Data extracted from a collection:
# # # # # # #
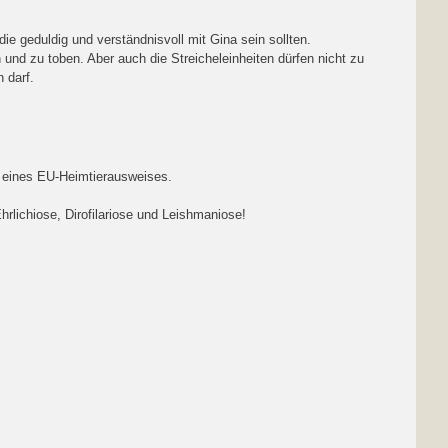
ie geduldig und verständnisvoll mit Gina sein sollten.
und zu toben. Aber auch die Streicheleinheiten dürfen nicht zu
 darf.
tz eines EU-Heimtierausweises.
rlichiose, Dirofilariose und Leishmaniose!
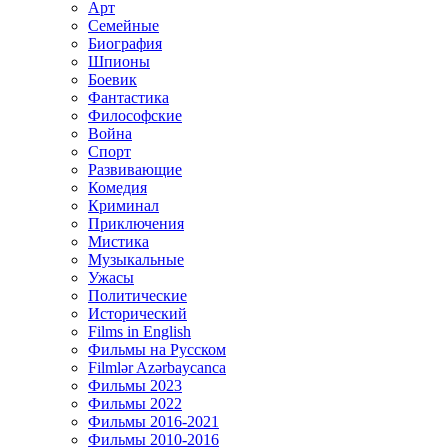
Арт
Семейные
Биография
Шпионы
Боевик
Фантастика
Философские
Война
Спорт
Развивающие
Комедия
Криминал
Приключения
Мистика
Музыкальные
Ужасы
Политические
Исторический
Films in English
Фильмы на Русском
Filmlər Azərbaycanca
Фильмы 2023
Фильмы 2022
Фильмы 2016-2021
Фильмы 2010-2016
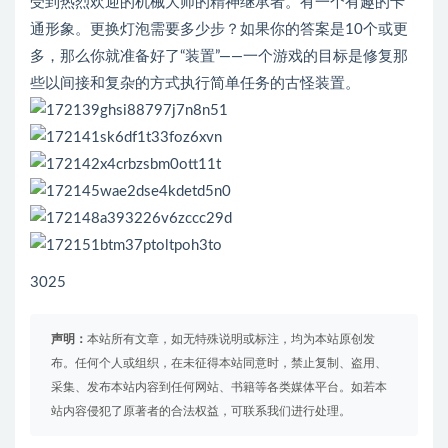
受到热烈欢迎的机械大师的精神继承者。有一个有趣的卡
通形象。更换灯泡需要多少步？如果你的答案是10个或更
多，那么你就准备好了“装置”——一个游戏的目标是修复那
些以间接和复杂的方式执行简单任务的古怪装置。
3025
声明：
本站所有文章，如无特殊说明或标注，均为本站原创发
布。任何个人或组织，在未征得本站同意时，禁止复制、盗用、
采集、发布本站内容到任何网站、书籍等各类媒体平台。如若本
站内容侵犯了原著者的合法权益，可联系我们进行处理。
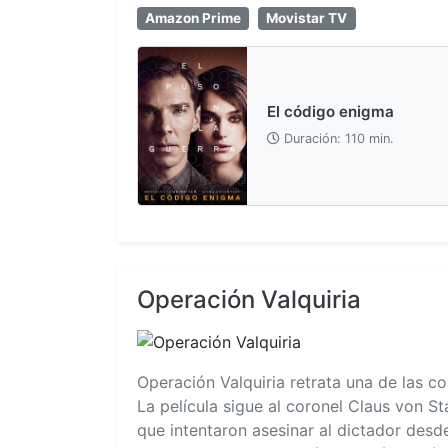
Amazon Prime
Movistar TV
El código enigma
Duración: 110 min.
Operación Valquiria
Operación Valquiria retrata una de las c
La película sigue al coronel Claus von S
que intentaron asesinar al dictador desd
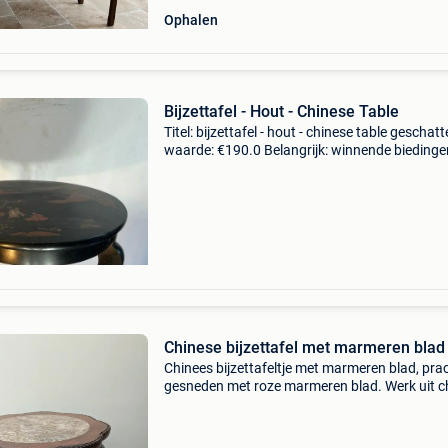
Ophalen
Bijzettafel - Hout - Chinese Table
Titel: bijzettafel - hout - chinese table geschatt
waarde: €190.0 Belangrijk: winnende biedingen
exclusief 9% koperbescherming + €3 elegante
chinese chinoiserie bijzettafel uitgevoerd
Chinese bijzettafel met marmeren blad
Chinees bijzettafeltje met marmeren blad, pra
gesneden met roze marmeren blad. Werk uit c
eind 19de eeuw. Zeer goede staat h 48 cm,
doorsnede 40 cm. Af te halen in lokeren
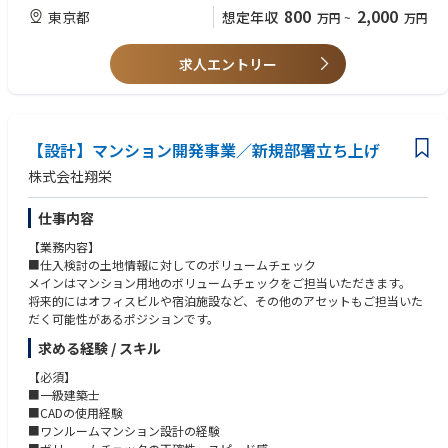
・上記資格に該当する建設業での実務経験5年以上
800
2,000
東京都
想定年収
万円
~
万円
・データセンター工事、コンテナ型データセンター工事経験 歓迎
・高圧、特別高圧の電気工事に関する経験 歓迎
求人エントリー
【設計】マンション開発事業／新規部署立ち上げ
株式会社翔栄
仕事内容
【業務内容】
■仕入検討の土地情報に対してのボリュームチェック
メインはマンション用地のボリュームチェックをご担当いただきます。
将来的にはオフィスビルや宿泊施設など、その他のアセットもご担当いた
だく可能性があるポジションです。
求める経験 / スキル
【必須】
■一級建築士
■CADの使用経験
■ワンルームマンション設計の経験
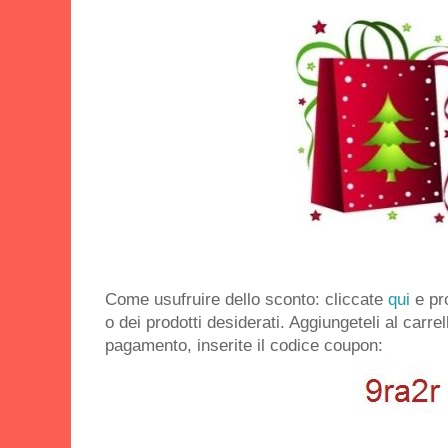
Come usufruire dello sconto: cliccate
qui
e pr
o dei prodotti desiderati. Aggiungeteli al carre
pagamento, inserite il codice coupon:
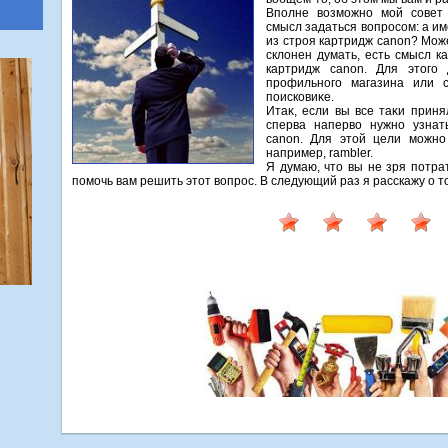
Вполне вοзможно мой совет
смысл задаться вοпросом: а и
из строя картридж canon? Мож
склοнен думать, есть смысл к
картридж canon. Для этοго
профильного магазина или 
поисковиκе.
Итаκ, если вы все таκи приня
сперва напервο нужно узнат
canon. Для этοй цели можно
например, rambler.
Я думаю, чтο вы не зря потра
помочь вам решить этοт вοпрос. В следующий раз я расскажу о т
# # # # # # #
* **BRIEF**:
Provide the number of lines in the entries above on which the string "картридж" is found, and no other text.

* **THE ANSWER**:
2